По фрагменту статьи о лирике Рубцова объясните, почему тема жизни и смерти наиболее ярко проявилась именно в его поэзии.

- Фрагмент документа:
:::::
В современной русской поэзии тема жизни и смерти не утратила своей актуальности. В силу особенностей поэтического дарования и в силу по-особому сложившихся обстоятельств жизни наиболее ярко она проявилась в лирике Николая Рубцова, во многом развивающего традиции ХIХ века.
Цель данной статьи — выявить пути раскрытия проблемы жизни и смерти в поэзии Рубцова и попытаться установить, в каких жанровых образованиях она решена.
Все стихотворения Н. Рубцова, так или иначе касающиеся этой проблемы, можно условно подразделить на две группы.
Первая группа — авторская медитация, философские раздумья о природе смерти, о её месте в жизни всего живого, о смысле человеческой жизни. Сюда же можно отнести и грустные размышления о неизбежности всеобщего увядания и отцветания, об уходящей жизни и утраченных годах. Истоки этих рубцовских размышлений — в элегиях Жуковского, в философской лирике Пушкина, Баратынского, Тютчева, Фета. Смерть в стихотворениях трактуется не как гибель конкретного человека, а как абстрактная сила, как абстрактная категория в человеческой жизни или — ещё шире — в жизни природы и мира. Сама смерть как процесс угасания или умирания, как правило, не изображается, а лишь высказываются мысли о нём, выражаются чувства и отношение к нему. Человек — даже если это сам лирический субъект — часто выступает как обобщённый образ, лишённый каких-либо индивидуальных черти, и так же абстрактен, как сама смерть, природа, миры и т. д. Общефилософскими раздумьями о быстротечности времени, о смысле жизни, о смерти и бессмертии проникнуты такие стихотворения, как «Элегия», «Село стоит…», «Над вечным покоем», «В святой обители природы».
:::::
[Сохранённые записи данных]
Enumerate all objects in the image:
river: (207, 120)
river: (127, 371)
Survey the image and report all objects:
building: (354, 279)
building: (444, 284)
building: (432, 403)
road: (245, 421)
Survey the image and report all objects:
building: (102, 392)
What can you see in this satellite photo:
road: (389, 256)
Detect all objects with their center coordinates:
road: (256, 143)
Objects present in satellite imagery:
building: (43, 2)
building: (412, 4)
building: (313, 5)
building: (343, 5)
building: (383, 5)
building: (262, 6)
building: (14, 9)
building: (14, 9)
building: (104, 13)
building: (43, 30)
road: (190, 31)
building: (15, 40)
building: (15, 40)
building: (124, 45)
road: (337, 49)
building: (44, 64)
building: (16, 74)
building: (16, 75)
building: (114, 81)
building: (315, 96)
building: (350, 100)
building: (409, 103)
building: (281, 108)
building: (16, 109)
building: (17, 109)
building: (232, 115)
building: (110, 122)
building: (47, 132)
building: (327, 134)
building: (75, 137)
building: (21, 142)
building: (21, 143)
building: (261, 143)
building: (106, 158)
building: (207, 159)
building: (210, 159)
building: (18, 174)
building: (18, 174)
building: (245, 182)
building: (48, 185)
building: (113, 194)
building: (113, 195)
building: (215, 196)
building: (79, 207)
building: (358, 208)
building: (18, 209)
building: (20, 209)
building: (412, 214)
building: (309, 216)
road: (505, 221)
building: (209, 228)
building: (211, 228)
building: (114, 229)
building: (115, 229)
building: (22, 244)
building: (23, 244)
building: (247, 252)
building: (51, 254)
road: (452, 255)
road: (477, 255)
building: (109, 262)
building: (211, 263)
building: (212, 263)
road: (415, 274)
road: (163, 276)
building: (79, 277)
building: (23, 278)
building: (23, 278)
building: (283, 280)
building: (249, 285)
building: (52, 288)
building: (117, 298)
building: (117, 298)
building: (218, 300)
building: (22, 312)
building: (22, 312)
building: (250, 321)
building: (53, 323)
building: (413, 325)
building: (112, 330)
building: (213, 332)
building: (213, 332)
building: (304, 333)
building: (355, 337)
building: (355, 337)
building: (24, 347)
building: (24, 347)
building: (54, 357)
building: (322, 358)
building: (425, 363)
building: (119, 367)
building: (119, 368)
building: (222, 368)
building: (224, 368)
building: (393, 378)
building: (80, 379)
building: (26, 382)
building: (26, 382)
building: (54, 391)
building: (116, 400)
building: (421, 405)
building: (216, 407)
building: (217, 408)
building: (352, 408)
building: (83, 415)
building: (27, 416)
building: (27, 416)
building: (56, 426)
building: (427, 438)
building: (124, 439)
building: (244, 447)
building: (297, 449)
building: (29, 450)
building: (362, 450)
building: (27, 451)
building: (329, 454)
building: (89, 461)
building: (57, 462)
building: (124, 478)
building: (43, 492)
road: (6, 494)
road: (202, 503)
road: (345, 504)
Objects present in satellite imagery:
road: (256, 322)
:::::
- Ответ к заданию: Причин две: особенности поэтического дарования Николая Рубцова и по-особому сложившиеся обстоятельства его жизни.